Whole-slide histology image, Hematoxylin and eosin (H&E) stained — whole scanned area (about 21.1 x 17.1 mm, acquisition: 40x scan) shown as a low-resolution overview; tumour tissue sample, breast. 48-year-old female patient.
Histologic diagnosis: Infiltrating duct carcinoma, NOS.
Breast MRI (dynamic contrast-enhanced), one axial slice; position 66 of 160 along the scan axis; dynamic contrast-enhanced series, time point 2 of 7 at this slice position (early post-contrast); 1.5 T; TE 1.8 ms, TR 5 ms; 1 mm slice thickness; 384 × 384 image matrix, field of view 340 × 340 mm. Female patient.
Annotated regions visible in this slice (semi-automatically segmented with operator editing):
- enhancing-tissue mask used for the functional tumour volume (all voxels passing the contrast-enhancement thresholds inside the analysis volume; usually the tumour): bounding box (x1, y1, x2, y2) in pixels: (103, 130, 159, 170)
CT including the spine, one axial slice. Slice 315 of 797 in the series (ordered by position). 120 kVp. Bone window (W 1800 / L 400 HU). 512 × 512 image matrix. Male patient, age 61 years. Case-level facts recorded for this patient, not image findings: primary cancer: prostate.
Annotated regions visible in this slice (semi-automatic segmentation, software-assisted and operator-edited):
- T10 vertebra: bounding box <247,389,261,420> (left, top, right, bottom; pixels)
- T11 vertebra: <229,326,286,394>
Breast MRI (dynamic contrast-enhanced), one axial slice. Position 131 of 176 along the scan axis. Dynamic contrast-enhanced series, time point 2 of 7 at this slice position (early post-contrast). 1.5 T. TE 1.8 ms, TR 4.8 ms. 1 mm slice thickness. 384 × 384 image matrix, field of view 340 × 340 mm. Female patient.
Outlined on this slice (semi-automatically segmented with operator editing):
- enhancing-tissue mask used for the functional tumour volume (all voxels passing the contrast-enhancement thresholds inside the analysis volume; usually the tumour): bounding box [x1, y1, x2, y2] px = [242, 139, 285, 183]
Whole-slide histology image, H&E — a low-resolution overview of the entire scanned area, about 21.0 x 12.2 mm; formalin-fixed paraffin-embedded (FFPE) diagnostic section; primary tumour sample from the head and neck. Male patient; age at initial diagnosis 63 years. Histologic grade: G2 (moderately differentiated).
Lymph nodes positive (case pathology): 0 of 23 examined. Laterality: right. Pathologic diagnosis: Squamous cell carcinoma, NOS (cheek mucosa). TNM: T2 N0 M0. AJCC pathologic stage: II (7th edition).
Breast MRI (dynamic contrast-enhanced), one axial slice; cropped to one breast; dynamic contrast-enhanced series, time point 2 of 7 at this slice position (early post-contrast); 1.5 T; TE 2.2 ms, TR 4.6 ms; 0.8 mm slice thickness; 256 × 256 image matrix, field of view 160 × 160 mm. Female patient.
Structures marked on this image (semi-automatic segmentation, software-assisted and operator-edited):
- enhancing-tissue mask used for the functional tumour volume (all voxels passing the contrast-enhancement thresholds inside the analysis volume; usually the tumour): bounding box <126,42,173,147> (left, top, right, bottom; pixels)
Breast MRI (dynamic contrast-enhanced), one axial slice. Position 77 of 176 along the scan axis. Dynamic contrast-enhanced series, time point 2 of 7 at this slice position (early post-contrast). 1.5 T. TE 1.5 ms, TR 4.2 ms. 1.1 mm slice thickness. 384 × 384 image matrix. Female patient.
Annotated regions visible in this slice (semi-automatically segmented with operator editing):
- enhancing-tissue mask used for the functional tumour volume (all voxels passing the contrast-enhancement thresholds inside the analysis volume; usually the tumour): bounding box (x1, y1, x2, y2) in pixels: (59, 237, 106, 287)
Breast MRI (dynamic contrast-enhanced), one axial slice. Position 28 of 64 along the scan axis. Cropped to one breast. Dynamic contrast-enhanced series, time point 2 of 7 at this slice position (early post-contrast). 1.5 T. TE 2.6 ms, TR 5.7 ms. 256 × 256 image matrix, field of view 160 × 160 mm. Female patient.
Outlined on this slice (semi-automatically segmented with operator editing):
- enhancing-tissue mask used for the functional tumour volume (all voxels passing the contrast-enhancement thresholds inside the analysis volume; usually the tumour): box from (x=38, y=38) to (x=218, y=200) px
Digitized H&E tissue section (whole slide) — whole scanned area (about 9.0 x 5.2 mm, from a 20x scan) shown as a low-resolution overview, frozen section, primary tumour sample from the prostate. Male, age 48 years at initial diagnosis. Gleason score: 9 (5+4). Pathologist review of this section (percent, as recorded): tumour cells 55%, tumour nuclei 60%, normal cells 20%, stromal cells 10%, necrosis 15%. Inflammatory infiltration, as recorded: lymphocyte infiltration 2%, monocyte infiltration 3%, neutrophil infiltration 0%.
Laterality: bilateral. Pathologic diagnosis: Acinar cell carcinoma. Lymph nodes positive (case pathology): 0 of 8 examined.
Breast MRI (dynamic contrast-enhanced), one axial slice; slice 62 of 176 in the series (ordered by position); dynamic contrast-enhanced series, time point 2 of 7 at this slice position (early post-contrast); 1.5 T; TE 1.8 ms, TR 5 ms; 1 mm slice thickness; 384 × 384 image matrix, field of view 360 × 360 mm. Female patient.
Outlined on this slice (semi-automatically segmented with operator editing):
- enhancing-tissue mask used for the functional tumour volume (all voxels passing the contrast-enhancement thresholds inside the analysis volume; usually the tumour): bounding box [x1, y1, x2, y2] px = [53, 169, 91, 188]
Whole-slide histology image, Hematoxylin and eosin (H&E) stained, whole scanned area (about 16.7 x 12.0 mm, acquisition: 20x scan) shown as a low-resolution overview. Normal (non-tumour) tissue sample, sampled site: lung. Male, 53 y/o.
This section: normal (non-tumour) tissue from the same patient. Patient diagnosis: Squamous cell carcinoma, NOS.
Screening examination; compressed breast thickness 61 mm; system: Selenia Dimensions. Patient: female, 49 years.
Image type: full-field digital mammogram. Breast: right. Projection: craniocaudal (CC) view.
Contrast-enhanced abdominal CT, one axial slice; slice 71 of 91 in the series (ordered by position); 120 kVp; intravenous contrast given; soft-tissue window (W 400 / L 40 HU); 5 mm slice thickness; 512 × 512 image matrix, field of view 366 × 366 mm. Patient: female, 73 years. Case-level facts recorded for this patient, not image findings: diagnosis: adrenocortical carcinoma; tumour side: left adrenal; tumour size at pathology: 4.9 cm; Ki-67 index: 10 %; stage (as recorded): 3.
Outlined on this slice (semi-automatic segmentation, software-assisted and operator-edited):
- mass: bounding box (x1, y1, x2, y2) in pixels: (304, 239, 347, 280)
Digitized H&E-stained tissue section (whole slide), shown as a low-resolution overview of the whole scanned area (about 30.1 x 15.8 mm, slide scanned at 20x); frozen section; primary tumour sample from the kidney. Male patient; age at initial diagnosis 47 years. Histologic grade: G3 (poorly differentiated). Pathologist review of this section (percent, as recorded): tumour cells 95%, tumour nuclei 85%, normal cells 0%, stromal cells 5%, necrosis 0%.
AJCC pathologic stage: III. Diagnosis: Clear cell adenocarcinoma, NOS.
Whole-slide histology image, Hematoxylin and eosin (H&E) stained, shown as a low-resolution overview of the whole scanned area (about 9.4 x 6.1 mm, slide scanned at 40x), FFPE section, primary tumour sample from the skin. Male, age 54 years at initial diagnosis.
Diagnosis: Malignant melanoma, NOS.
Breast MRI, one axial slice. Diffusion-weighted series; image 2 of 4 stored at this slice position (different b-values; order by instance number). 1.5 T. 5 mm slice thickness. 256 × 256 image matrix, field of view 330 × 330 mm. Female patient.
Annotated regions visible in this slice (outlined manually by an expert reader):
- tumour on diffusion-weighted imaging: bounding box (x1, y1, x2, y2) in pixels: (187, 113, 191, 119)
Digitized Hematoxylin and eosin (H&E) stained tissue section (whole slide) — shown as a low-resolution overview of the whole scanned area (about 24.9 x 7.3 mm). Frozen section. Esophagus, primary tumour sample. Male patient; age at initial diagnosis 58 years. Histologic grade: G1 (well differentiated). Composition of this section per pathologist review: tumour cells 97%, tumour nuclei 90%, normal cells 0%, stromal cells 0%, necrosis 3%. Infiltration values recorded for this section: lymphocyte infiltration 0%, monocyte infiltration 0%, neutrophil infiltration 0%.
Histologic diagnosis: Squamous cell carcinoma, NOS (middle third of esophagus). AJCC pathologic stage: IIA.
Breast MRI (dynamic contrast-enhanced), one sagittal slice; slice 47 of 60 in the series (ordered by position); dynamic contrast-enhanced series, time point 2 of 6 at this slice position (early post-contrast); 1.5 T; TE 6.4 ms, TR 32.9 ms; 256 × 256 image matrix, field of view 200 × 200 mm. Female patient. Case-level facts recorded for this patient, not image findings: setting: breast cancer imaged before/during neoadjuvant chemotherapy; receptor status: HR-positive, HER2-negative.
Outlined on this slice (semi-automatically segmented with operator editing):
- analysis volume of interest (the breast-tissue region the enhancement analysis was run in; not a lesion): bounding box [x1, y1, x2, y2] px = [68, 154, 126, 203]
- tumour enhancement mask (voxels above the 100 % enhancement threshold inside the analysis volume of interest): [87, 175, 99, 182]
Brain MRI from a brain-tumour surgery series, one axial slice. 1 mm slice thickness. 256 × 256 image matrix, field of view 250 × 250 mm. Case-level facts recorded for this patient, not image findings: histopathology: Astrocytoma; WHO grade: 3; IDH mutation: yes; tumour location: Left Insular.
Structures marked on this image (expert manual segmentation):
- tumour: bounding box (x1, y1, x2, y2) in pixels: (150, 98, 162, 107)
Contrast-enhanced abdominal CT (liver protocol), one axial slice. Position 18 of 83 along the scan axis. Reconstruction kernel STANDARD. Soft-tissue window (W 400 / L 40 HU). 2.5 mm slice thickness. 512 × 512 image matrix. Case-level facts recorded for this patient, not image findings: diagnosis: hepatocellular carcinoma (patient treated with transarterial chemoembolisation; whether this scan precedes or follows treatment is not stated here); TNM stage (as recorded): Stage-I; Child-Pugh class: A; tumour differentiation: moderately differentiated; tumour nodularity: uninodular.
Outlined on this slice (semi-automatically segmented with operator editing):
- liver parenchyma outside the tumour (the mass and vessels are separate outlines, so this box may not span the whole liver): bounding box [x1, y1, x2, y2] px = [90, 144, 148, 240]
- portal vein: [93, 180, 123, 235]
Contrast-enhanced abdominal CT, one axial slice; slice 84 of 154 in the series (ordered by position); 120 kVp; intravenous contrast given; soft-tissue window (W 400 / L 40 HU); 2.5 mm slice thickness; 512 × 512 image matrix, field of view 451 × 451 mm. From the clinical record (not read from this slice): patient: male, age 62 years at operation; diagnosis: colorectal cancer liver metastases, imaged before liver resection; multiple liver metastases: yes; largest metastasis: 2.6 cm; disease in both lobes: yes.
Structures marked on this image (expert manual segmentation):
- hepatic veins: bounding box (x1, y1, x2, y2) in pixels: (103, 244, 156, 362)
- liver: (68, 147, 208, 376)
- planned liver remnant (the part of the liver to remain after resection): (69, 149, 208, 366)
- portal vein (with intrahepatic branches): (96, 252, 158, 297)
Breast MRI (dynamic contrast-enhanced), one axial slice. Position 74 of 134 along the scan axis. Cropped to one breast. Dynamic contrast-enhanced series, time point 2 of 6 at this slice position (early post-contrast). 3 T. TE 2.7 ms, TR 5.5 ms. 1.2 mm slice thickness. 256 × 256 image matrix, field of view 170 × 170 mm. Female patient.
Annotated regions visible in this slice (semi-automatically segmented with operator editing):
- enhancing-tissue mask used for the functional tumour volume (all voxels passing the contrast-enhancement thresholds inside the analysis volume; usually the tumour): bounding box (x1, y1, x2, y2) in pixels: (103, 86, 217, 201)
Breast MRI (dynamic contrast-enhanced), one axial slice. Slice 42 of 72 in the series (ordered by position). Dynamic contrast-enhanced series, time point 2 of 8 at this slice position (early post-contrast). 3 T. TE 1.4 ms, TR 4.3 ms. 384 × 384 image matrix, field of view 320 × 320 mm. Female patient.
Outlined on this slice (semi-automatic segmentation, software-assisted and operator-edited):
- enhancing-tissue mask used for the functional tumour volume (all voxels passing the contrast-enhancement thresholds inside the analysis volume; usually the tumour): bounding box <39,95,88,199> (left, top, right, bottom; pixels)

Task objective
Using the records above, set down exactly the lines from the one with "Breast MRI, one" through the one with "Histologic diagnosis: Squamous", inclusive, and nothing more.

Solution to this problem
Breast MRI, one axial slice. Diffusion-weighted series; image 2 of 4 stored at this slice position (different b-values; order by instance number). 1.5 T. 5 mm slice thickness. 256 × 256 image matrix, field of view 330 × 330 mm. Female patient.
Annotated regions visible in this slice (outlined manually by an expert reader):
- tumour on diffusion-weighted imaging: bounding box (x1, y1, x2, y2) in pixels: (187, 113, 191, 119)
Digitized Hematoxylin and eosin (H&E) stained tissue section (whole slide) — shown as a low-resolution overview of the whole scanned area (about 24.9 x 7.3 mm). Frozen section. Esophagus, primary tumour sample. Male patient; age at initial diagnosis 58 years. Histologic grade: G1 (well differentiated). Composition of this section per pathologist review: tumour cells 97%, tumour nuclei 90%, normal cells 0%, stromal cells 0%, necrosis 3%. Infiltration values recorded for this section: lymphocyte infiltration 0%, monocyte infiltration 0%, neutrophil infiltration 0%.
Histologic diagnosis: Squamous cell carcinoma, NOS (middle third of esophagus). AJCC pathologic stage: IIA.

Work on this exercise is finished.